I can’t say I didn’t listen to the dissenters. I flirted with socialism (but as a practical experiment it obviously failed) and attempted to resist. Unsuccessfully, I fear. I read Silent Spring, parts of it anyway. I read Limits to Growth. I wrote articles and stories and textbook chapters praising the natural world. But what else did I do? Did in invest myself in the politics of protest; not really. Did I adopt a hippy lifestyle? No. Did I stop using cars and electric conveniences and computers – on which I write this very thing. Obviously not. Certainly I installed solar panels on our roof(s) and divested myself (eventually) of plastic wrap and other unnecessary stuff. We started to compost et al. Too little, too late, I suspect. I went fishing and deplored the slow decline in those creeks and rivers I loved. But does complaint make of me someone who did something meaningful? I’m fairly confident it does not.

And this brings me to my second great apology. That we have left you a world currently apparently run by fascists. Deniers, neoliberal do’ers of business as usual, people democratically elected by the people but not for or of the people.

Corporations run governments. That seems to be a truth pretty much universal. Corporations determine policies; the chief democratic will of most nations at present is one which does not want to divest itself of the making of profits and greenhouse gases. Our economies are well oiled. Coal seamed. Denial of our climate emergency is a well-funded industry.

Should I have become more interested in the political process? Should I have marched more often than I did? Should I have written to, spoken to politicians, and protested publicly over poor politicking, that has NOT the interests of the community at heart, more than I did? Government is not to be treated as irrelevant. I ignored it for much of my adult life. saw it as white noise.

If we do that, I’ve learned, we risk inviting in those who realise that government is about management, control. And control at the moment is also about convincing those they call quiet that this government, that does not care a damn for them, does… care, have their interests in mind, act for them. I did not vote for our current government but I did not do enough to ensure they did not get back in. I am sorry they rule (misrule) now.

Our current Australian government has overseen a crisis, not with care and concern but with indifference. Helped brew it with policies that increased our greenhouse load, did not take immediate action to mitigate the costs and consequences of fire and drought, played politics with carbon. I have vilified them on social media but I cannot help but feel it may be too late. It’s at least two more years to the next election; besides, can another election fix our problems in time? Again, apologies.
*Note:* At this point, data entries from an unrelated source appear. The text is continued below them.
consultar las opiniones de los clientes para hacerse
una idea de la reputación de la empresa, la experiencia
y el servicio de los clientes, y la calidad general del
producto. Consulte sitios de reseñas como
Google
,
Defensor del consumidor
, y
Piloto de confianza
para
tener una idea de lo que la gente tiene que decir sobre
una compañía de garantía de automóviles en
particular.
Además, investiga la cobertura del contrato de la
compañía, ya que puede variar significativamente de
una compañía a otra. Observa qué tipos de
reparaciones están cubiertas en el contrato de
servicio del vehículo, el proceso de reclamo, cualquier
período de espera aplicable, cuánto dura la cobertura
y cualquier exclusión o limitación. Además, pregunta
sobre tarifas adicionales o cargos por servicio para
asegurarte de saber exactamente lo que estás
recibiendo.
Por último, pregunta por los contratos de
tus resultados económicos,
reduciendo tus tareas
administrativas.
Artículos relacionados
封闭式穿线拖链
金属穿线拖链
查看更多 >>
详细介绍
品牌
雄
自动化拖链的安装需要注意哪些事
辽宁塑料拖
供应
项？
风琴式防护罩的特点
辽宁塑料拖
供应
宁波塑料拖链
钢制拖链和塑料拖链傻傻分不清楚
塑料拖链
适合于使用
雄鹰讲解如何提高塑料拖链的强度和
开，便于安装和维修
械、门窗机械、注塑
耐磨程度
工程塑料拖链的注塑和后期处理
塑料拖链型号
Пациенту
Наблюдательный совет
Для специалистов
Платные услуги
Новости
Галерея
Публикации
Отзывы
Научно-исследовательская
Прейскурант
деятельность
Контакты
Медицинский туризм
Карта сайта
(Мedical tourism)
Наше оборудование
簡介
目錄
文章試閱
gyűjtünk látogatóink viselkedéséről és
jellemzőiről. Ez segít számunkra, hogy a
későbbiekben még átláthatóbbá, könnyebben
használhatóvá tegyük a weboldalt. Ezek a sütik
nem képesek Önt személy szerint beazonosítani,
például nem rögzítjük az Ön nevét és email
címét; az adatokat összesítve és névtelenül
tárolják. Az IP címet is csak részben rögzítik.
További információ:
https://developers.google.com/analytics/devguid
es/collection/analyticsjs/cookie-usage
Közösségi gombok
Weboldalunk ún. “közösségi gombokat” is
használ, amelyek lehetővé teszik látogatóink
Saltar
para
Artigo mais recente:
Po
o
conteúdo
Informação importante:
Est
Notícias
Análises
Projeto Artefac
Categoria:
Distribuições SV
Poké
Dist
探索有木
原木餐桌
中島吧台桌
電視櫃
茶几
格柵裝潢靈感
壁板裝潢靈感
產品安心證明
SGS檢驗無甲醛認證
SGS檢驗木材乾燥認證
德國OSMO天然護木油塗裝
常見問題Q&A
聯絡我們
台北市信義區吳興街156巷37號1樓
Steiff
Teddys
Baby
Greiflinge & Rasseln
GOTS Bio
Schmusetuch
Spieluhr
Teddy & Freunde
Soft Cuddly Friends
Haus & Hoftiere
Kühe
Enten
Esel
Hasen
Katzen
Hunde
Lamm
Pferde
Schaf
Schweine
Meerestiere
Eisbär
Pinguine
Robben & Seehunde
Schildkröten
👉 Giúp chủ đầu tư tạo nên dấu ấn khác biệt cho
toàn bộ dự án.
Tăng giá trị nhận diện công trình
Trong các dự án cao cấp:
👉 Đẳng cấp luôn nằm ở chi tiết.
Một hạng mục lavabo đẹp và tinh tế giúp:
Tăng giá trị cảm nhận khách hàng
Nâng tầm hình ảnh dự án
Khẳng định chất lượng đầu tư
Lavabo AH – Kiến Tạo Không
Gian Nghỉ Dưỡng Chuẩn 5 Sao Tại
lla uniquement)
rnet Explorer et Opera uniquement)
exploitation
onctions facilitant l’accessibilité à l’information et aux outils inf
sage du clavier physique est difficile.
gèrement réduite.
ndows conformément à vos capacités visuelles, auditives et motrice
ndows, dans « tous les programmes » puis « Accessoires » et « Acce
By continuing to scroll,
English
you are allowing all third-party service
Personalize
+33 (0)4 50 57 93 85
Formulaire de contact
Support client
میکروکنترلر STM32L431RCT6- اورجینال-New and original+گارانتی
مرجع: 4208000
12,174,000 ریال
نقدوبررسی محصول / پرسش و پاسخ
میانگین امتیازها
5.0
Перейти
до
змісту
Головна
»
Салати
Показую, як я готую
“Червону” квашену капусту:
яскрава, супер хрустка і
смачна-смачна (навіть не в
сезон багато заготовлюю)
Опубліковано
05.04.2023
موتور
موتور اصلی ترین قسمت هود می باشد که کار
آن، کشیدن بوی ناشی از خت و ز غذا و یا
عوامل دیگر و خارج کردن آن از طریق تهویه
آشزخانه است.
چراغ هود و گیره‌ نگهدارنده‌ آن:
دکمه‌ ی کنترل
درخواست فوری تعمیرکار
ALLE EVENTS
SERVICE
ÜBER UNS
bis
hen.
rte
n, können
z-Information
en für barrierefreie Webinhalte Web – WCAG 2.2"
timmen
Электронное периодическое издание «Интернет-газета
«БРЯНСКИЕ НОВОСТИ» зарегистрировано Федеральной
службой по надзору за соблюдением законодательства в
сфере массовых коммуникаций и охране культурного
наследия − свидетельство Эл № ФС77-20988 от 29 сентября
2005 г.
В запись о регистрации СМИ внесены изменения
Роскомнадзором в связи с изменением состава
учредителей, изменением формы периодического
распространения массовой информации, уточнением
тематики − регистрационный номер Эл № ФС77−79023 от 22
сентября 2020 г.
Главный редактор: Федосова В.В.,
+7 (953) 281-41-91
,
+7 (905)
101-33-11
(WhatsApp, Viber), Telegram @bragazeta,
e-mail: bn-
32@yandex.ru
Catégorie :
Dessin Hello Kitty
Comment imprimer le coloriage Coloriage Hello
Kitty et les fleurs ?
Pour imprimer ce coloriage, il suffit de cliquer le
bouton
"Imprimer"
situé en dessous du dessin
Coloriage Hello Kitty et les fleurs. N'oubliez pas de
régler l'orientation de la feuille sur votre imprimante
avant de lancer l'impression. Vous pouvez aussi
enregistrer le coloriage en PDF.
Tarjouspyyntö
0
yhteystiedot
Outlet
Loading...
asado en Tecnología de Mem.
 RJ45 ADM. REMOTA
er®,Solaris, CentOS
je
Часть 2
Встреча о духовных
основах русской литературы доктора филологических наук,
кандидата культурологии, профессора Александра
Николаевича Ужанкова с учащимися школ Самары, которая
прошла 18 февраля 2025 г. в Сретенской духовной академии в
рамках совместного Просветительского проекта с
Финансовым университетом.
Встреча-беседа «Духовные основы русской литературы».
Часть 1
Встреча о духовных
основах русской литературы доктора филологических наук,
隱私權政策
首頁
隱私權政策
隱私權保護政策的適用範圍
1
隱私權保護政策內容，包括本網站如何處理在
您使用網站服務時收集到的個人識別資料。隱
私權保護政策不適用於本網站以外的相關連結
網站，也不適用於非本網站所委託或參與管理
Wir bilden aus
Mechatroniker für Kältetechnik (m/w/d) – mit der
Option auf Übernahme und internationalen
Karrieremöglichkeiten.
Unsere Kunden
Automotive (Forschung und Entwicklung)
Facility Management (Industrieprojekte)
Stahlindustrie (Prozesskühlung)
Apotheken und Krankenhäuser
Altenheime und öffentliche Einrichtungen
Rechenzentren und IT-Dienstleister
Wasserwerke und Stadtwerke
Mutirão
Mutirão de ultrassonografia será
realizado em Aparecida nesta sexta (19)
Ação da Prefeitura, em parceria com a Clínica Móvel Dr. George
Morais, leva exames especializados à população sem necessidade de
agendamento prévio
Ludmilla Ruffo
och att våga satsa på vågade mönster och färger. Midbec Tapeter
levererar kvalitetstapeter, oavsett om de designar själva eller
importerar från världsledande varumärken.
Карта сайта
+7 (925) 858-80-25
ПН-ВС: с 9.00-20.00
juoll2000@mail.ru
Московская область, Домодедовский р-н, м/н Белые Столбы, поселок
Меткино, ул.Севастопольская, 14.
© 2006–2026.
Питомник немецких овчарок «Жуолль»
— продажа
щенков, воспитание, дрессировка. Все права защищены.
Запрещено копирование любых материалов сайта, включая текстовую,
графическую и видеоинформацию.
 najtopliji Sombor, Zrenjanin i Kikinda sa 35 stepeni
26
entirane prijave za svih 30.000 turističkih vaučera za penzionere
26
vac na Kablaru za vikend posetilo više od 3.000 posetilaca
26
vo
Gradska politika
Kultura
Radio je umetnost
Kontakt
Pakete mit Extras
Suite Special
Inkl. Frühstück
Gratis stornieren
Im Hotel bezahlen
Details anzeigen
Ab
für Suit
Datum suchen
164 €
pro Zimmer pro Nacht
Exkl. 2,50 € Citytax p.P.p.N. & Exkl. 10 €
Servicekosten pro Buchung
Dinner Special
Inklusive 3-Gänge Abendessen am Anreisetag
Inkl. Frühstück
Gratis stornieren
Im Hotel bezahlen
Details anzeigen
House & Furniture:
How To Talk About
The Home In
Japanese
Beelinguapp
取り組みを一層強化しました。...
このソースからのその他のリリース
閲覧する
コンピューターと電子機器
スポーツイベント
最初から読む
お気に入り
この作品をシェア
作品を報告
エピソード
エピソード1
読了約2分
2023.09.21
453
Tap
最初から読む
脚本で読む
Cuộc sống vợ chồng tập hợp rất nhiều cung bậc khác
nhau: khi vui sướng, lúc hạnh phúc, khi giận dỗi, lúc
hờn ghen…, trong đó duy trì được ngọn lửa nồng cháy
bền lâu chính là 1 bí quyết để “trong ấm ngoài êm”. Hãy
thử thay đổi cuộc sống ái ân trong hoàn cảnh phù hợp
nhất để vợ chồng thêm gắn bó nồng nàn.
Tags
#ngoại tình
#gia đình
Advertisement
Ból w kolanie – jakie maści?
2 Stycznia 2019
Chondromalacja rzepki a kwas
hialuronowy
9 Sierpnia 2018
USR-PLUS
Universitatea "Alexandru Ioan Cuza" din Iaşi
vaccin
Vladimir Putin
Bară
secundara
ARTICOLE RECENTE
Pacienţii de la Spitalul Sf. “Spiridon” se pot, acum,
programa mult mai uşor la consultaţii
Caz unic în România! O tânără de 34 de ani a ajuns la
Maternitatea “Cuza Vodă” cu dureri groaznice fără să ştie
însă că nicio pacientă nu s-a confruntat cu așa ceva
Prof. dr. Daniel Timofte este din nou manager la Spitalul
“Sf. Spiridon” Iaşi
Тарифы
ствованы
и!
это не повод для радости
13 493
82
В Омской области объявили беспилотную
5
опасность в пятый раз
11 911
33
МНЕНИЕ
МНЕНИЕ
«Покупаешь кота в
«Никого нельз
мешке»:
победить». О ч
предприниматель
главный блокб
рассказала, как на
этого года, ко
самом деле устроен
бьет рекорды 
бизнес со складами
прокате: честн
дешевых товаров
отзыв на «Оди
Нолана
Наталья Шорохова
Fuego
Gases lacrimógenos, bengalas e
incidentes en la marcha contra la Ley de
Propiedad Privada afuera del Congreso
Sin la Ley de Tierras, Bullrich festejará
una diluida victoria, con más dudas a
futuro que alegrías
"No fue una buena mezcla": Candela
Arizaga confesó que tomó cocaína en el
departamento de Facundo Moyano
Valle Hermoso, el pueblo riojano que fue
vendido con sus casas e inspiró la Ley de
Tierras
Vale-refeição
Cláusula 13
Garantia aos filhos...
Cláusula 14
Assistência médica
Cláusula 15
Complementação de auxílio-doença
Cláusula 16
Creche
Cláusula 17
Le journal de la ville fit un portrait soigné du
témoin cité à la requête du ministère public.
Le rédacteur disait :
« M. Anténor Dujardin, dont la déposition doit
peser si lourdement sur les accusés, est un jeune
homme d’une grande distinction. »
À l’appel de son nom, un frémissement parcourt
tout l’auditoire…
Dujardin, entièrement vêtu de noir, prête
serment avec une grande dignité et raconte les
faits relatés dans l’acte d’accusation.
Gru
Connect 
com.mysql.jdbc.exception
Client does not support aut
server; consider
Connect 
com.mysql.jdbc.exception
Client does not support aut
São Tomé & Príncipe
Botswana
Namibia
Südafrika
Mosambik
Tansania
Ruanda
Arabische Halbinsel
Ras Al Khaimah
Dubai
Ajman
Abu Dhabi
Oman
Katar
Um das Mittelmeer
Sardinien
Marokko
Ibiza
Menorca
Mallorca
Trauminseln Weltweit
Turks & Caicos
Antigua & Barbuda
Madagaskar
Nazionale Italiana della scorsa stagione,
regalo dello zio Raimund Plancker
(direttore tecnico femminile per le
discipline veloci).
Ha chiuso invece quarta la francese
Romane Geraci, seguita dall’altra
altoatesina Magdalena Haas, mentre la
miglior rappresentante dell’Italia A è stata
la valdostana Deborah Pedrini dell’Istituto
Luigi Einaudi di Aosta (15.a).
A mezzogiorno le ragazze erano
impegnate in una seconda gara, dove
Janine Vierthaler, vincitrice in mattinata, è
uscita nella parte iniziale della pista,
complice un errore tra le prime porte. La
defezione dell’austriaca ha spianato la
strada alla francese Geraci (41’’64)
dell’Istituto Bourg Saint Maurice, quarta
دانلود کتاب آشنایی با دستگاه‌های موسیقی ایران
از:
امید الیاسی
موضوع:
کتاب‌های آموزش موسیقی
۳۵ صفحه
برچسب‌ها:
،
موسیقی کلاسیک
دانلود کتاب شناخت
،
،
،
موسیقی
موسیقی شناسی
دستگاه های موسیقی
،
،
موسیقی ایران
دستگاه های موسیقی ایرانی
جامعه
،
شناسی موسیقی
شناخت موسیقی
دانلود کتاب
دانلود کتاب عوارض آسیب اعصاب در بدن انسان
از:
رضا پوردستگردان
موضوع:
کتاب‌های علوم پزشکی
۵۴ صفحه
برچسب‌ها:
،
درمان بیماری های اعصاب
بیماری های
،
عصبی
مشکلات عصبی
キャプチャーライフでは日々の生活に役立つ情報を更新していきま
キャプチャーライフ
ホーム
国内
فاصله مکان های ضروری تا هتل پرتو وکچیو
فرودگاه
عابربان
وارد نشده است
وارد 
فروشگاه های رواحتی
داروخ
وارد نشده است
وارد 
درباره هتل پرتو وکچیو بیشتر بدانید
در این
Can you and your generation fix this? That is what we have left you with, a key question – do you have the will, the ingenuity, the resources to fix this mess. It’s true that there are technologies now we could invest in. There are signs of change, particularly in the EU. Maybe in Britain… but with Boris Johnson in, I am not convinced that anything good will come from the old dart. Renewables, community gardening, divesting itself of agribusiness, better urban spaces, cleaner transport – we have pretty much most of what we need, except perhaps the political will. It comes back, I think, to my – our – lack of faith in our political process. The sad erosion of belief in democracy.

Are you already living in dystopia? Have we collapsed into religious states something like The Handmaid’s Tale. Has Modi made of India a Hindu state, has Erdogan ensured Turkey has become a fascist dictatorship, is the US – god help us – still under the thumb of a Trump or one of his ilk? Has religious discrimination become the norm? Law? Are you just another brick in the wall. Is the world Soylent Green?

By the great celestial teapot, I hope not. I am sorry it has come to this.